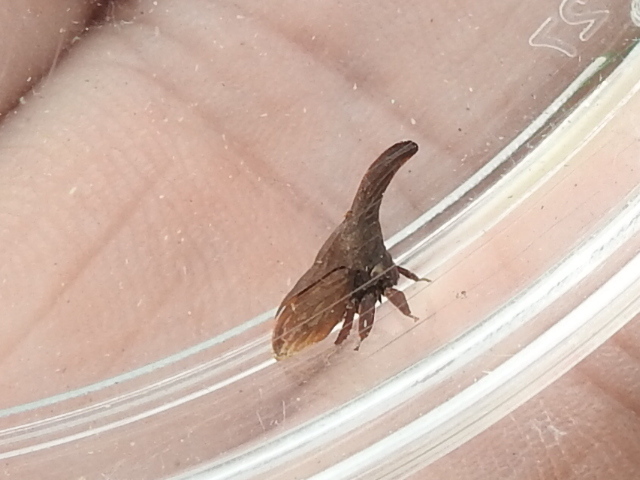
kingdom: Animalia
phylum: Arthropoda
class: Insecta
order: Hemiptera
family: Membracidae
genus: Enchenopa
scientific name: Enchenopa latipes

-------

→ WHAT YOU HAVE TO DO
Copy the lines of the records above word for word, omitting the pictures.

→ EXERCISE RESPONSE
kingdom: Animalia
phylum: Arthropoda
class: Insecta
order: Hemiptera
family: Membracidae
genus: Enchenopa
scientific name: Enchenopa latipes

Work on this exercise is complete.